Droit social. Le code du travail donne aux partenaires sociaux du secteur privé la capacité d’organiser les conditions de travail et d’emploi mais aussi « des garanties sociales », au moyen de conventions collectives de travail de branche. Il existe ainsi, particularité française, un abondant droit conventionnel sur la prise en charge complémentaire au régime général des frais de santé, ou garantissant des revenus complémentaires en cas d’incapacité temporaire de travail, d’invalidité ou de décès.

A l’inverse de nombreux autres pays, plus rares sont les accords de branche portant sur des compléments de revenus aux régimes obligatoires de retraite, le régime général de la Sécurité sociale et le régime paritaire Agirc-Arrco. Méconnus, ces fonds de pension professionnels sont, par référence à la nomenclature des activités d’assurance, dénommés « branche 26 ». Comme pour tout régime d’épargne-retraite, on distingue une première période, dans l’emploi, qui consiste en l’acquisition de droits qui sont capitalisés, puis « servis » durant une seconde période, après le départ à la retraite.

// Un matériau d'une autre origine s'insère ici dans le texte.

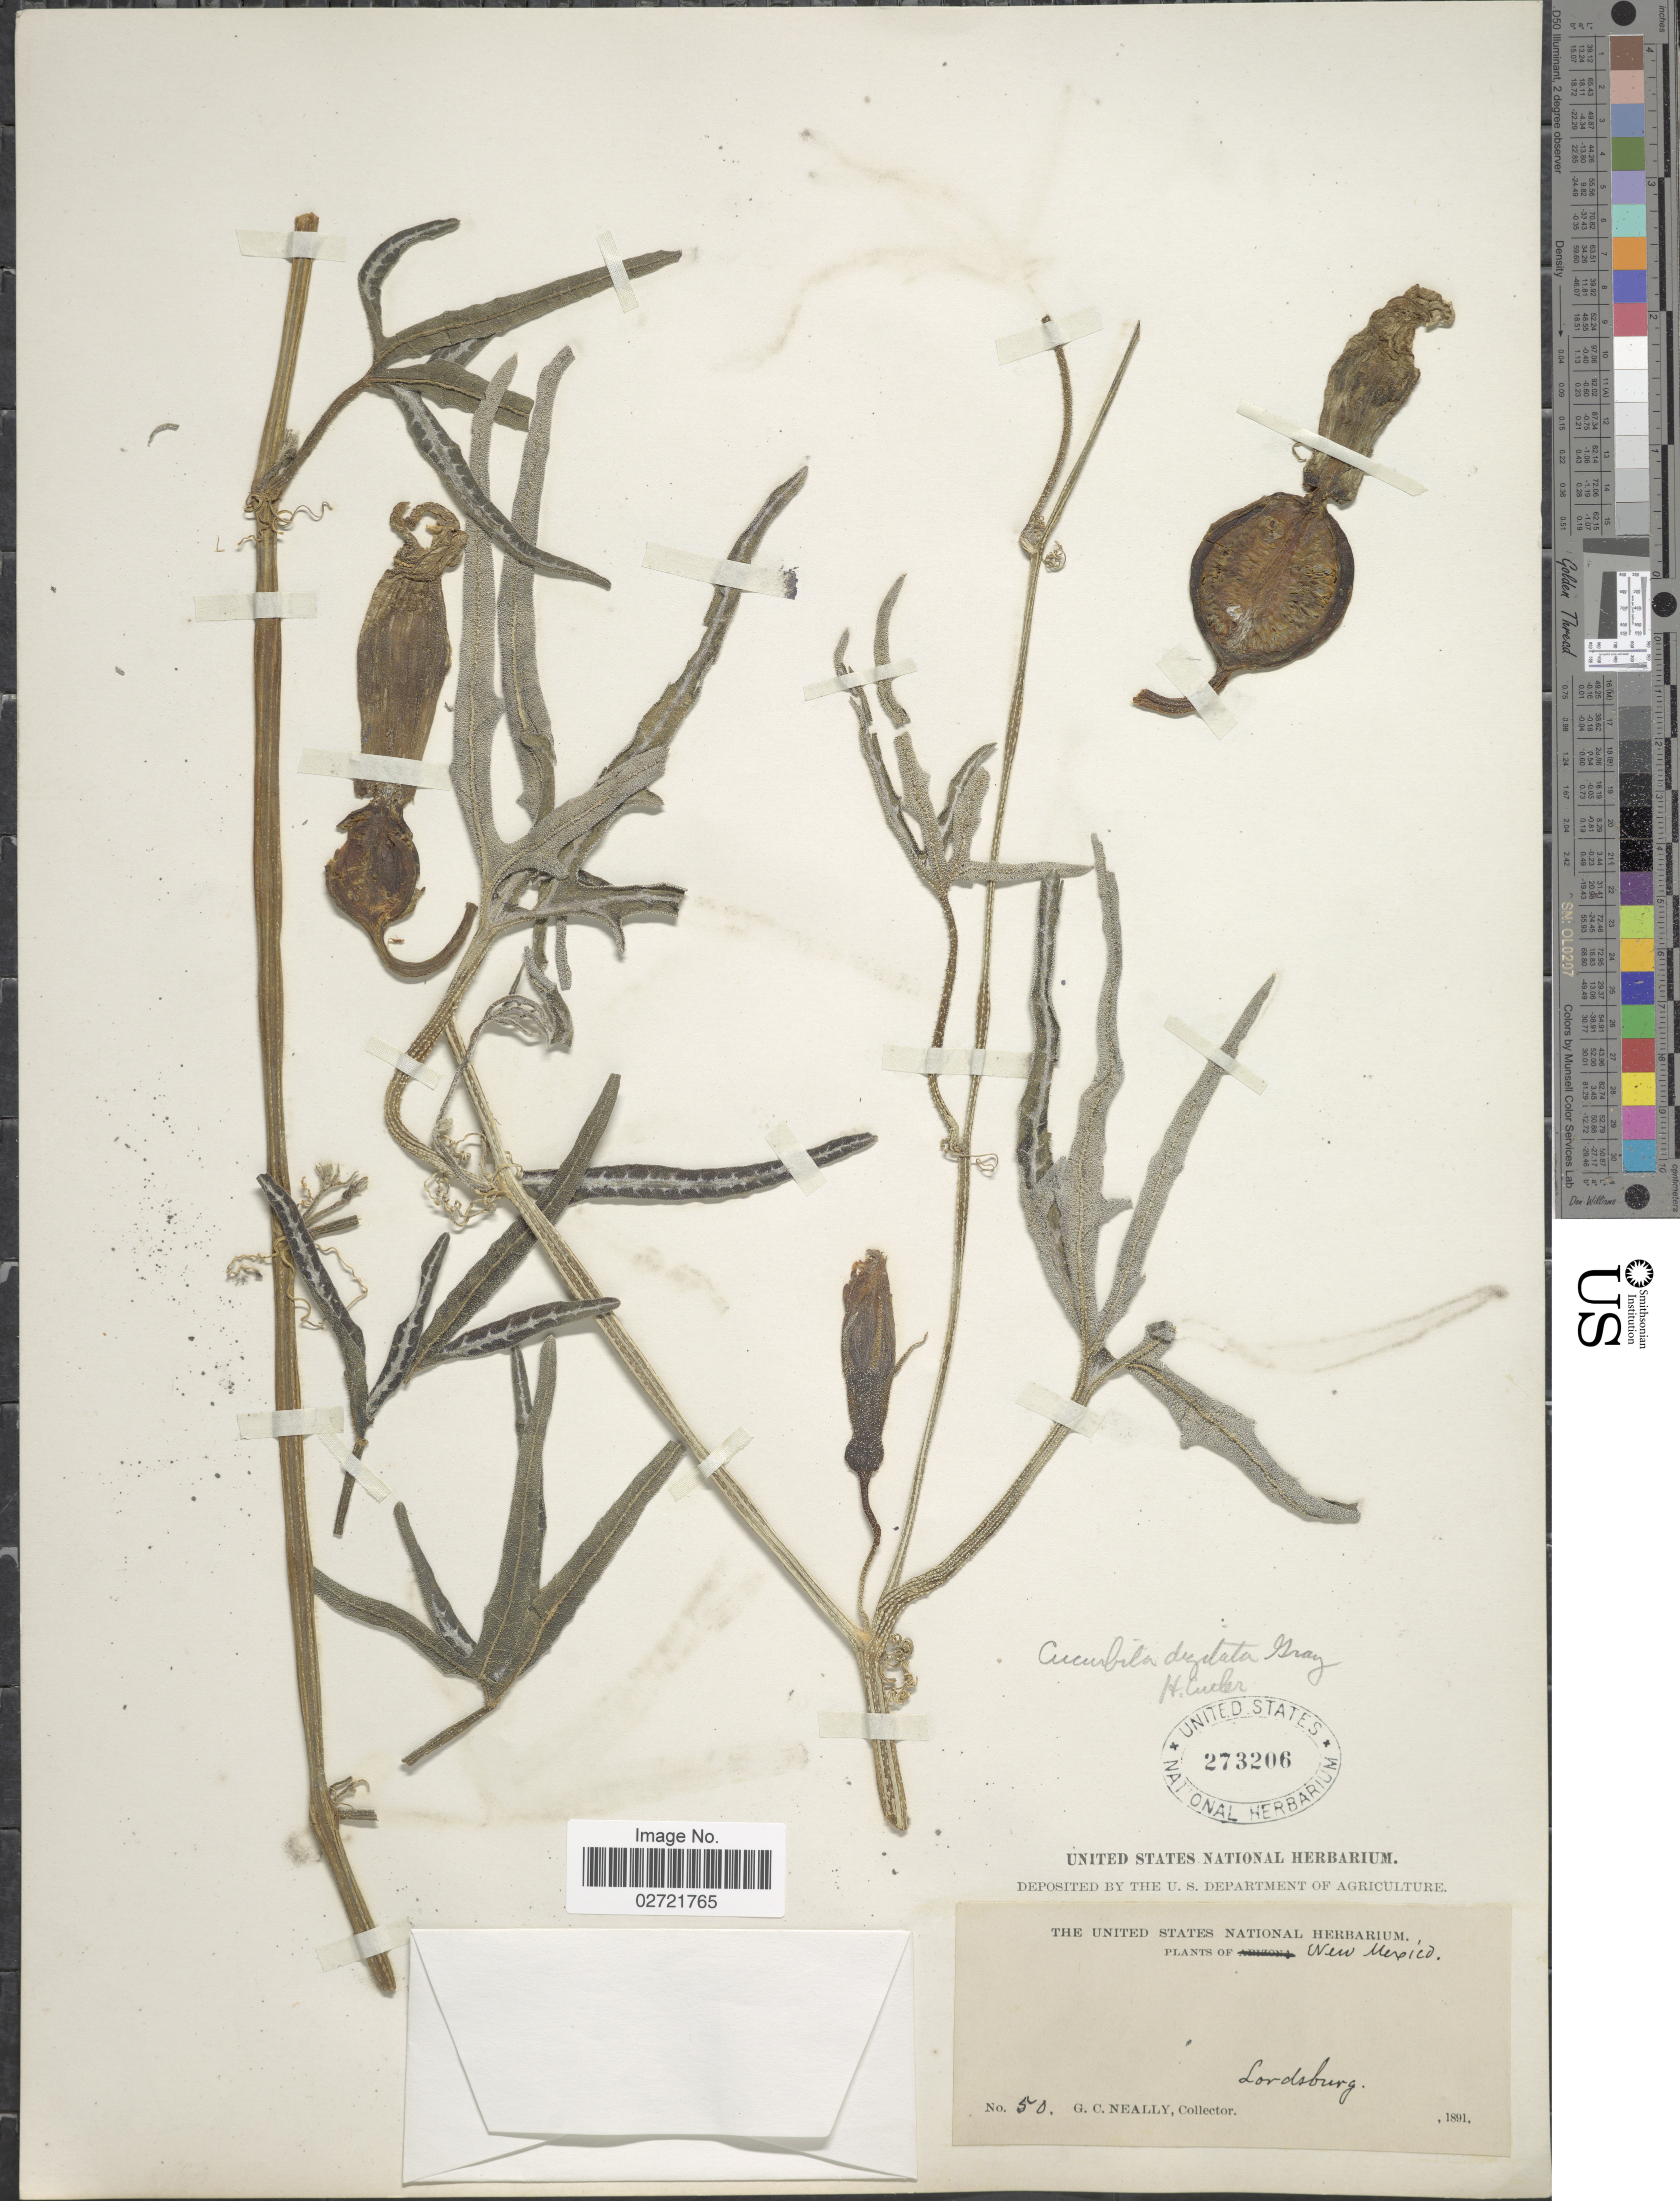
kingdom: Plantae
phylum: Tracheophyta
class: Magnoliopsida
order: Cucurbitales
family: Cucurbitaceae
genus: Cucurbita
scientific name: Cucurbita digitata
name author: A. Gray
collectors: G. Neally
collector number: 50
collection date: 1891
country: United States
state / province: New Mexico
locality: Lordsburg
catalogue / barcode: US 273206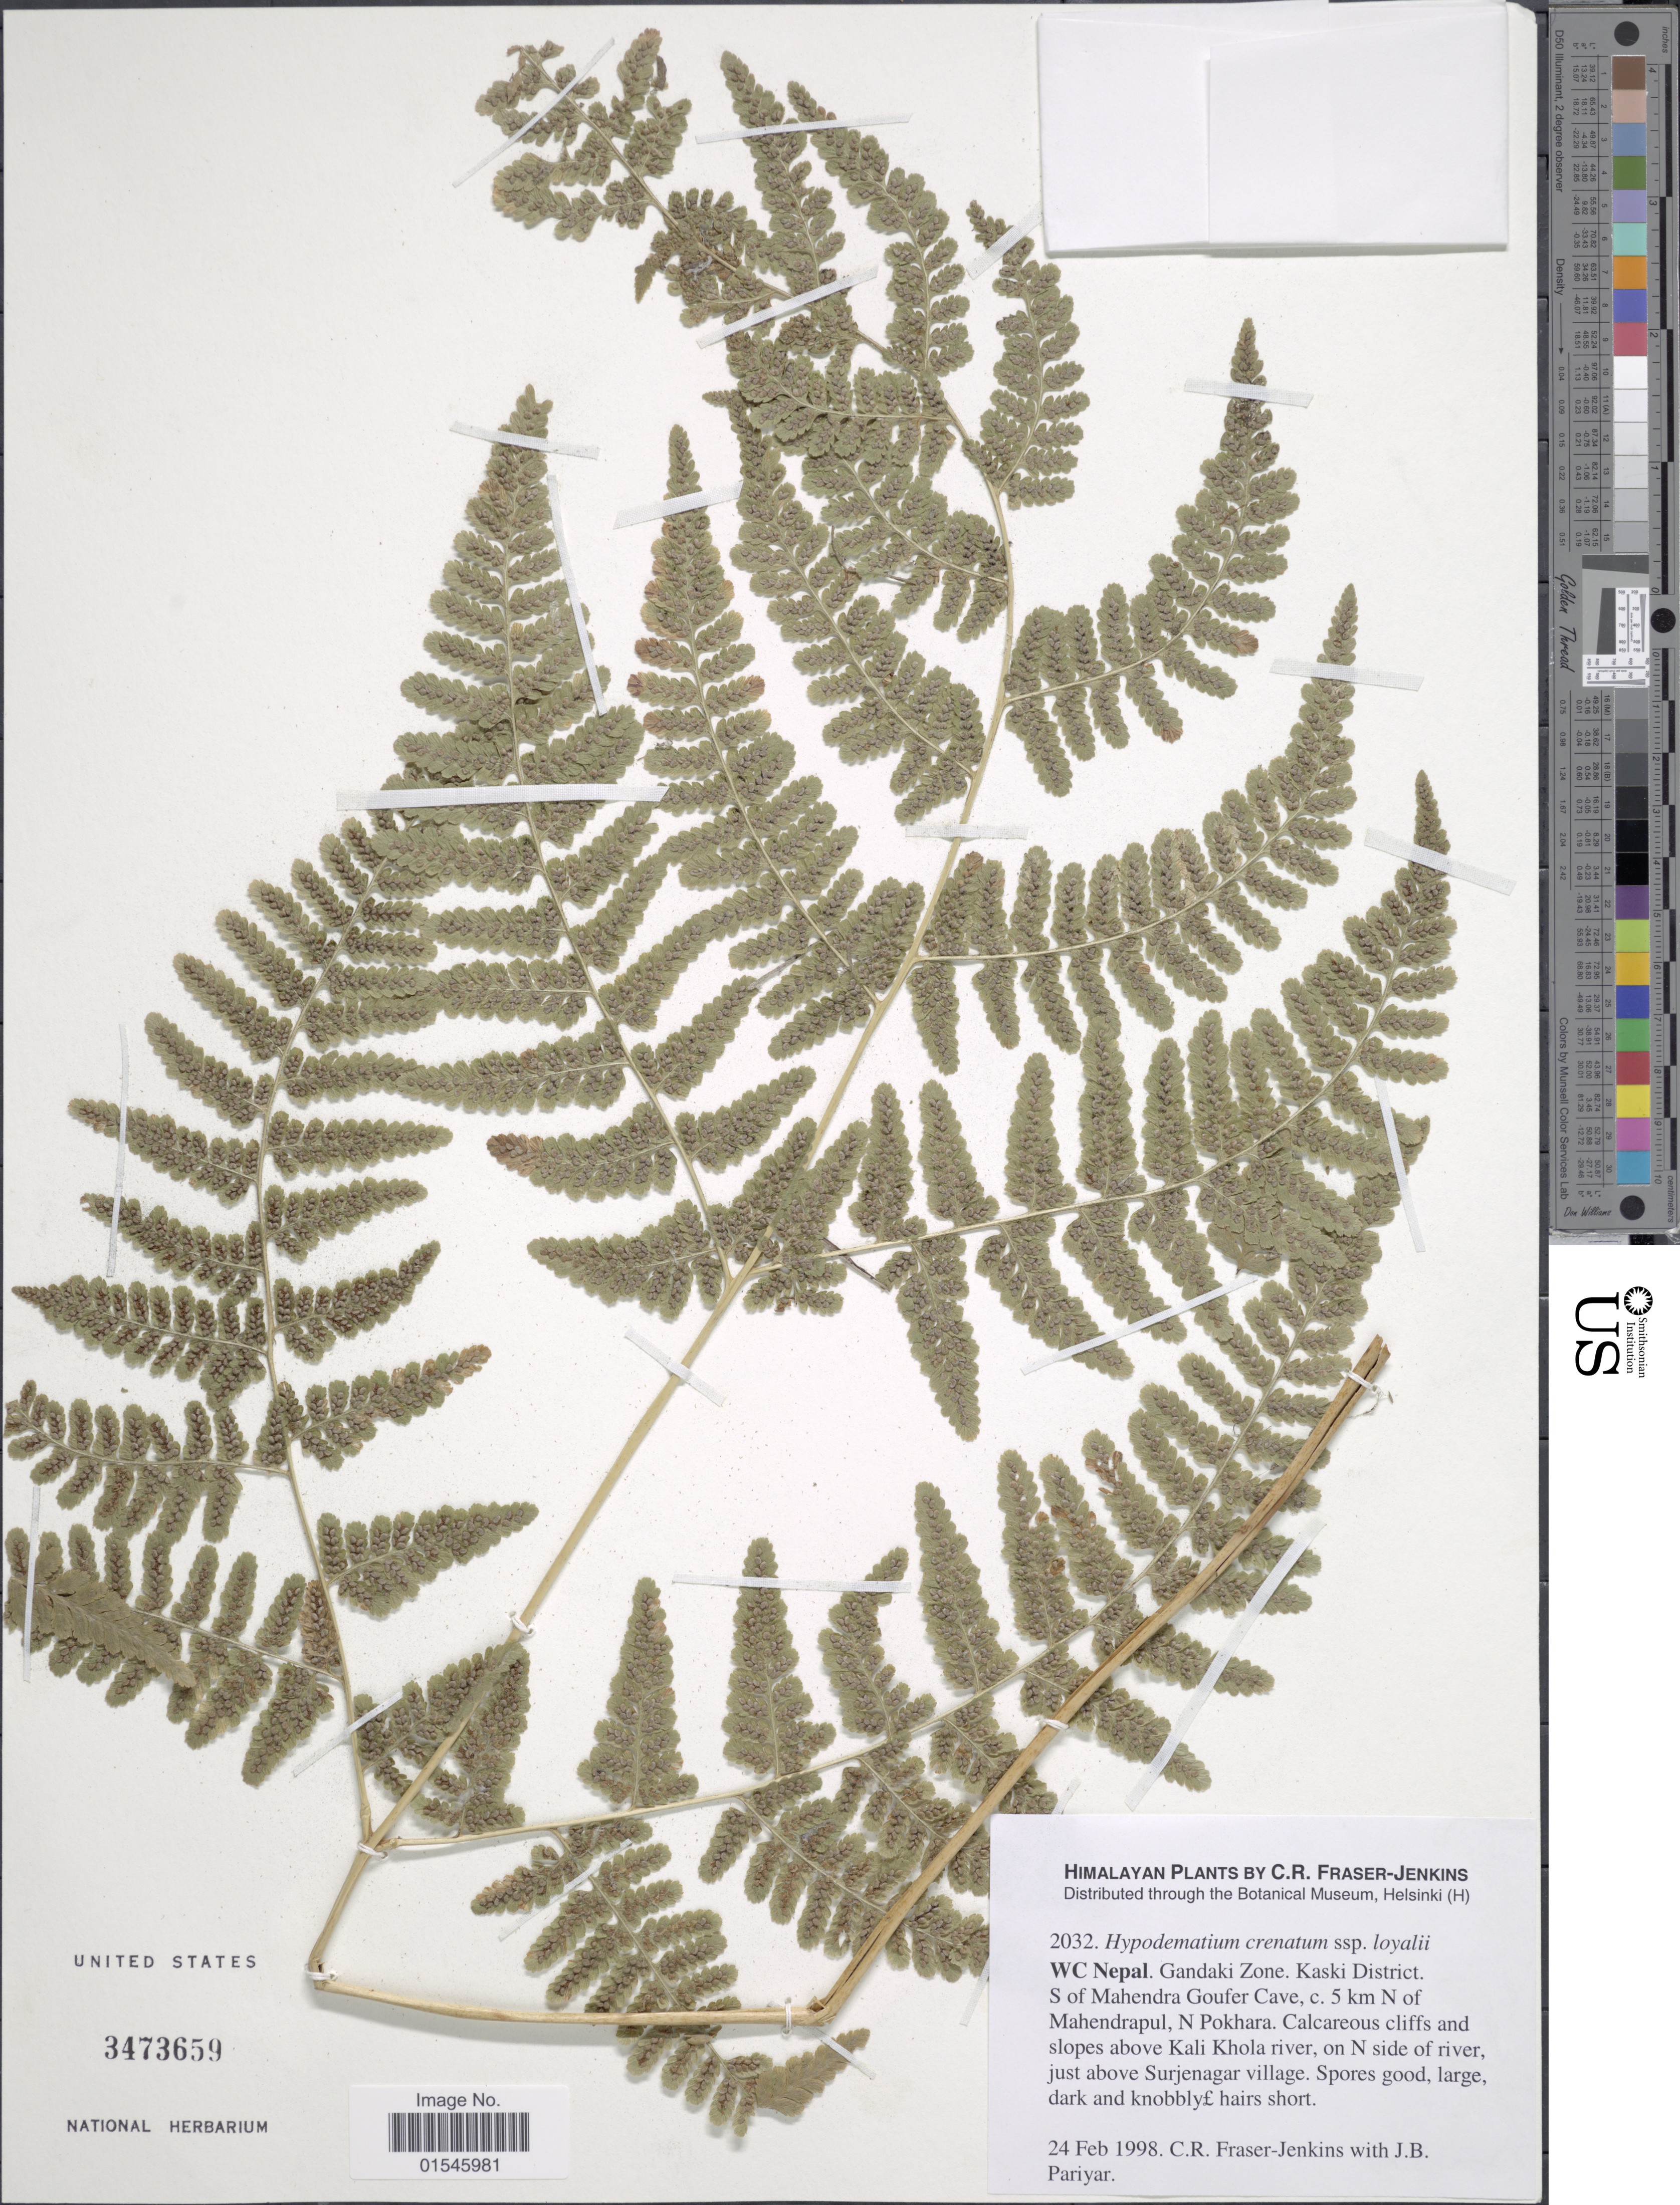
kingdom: Plantae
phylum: Tracheophyta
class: Polypodiopsida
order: Polypodiales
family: Hypodematiaceae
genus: Hypodematium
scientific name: Hypodematium crenatum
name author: (Forssk.) Kuhn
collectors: C. R. Fraser-Jenkins & J. Pariyar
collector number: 2032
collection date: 1998-02-24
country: Nepal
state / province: Gandaki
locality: WC Nepal. Gandaki Zone. kaski District. S of Mahendra Goufer Cave, c. 5 km N of Mahrendrapul, N Pokhara. Calcareous cliffs and slopes above Kali Khola river, on N side of river , just above Surjenagar village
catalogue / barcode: US 3473659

Ces « régimes de branche », lorsqu’ils existent – seules cinq branches connaissent de tels régimes – possèdent toutefois des caractéristiques propres. De par l’effet impératif de la convention collective, tout salarié et tout employeur de la branche doit cotiser. Les sommes collectées sont capitalisées dans un fonds collectif. En même temps, ces cotisations sont transformées en points au moyen d’une « valeur d’acquisition du point », appelée aussi « unité de rente » ou « prix d’un point ». Au moment du départ à la retraite, la somme des points acquis est transformée en rente au moyen d’une « valeur de service du point », un facteur de conversion exprimé en euros.

Des avantages évidents

Ces valeurs-clés, qui tiennent notamment compte de la situation de l’emploi et des rémunérations propres à la branche, relèvent de la compétence des partenaires sociaux, et non plus seulement des directeurs techniques des organismes assureurs ou de la négociation entre entreprises et organismes assureurs. Les paramètres de calcul figurant dans la convention collective de retraite s’imposent à tout employeur de la branche.

Les engagements ainsi définis des employeurs envers les salariés au moyen de la convention collective doivent être transférés à des organismes extérieurs de gestion. Pour ce faire, les entreprises d’assurance, les institutions de prévoyance ou les mutuelles peuvent créer des fonds de retraite professionnel et supplémentaire, dont les règles légales particulières de gestion et de contrôle des calculs prévisionnels sont adaptées à l’épargne longue.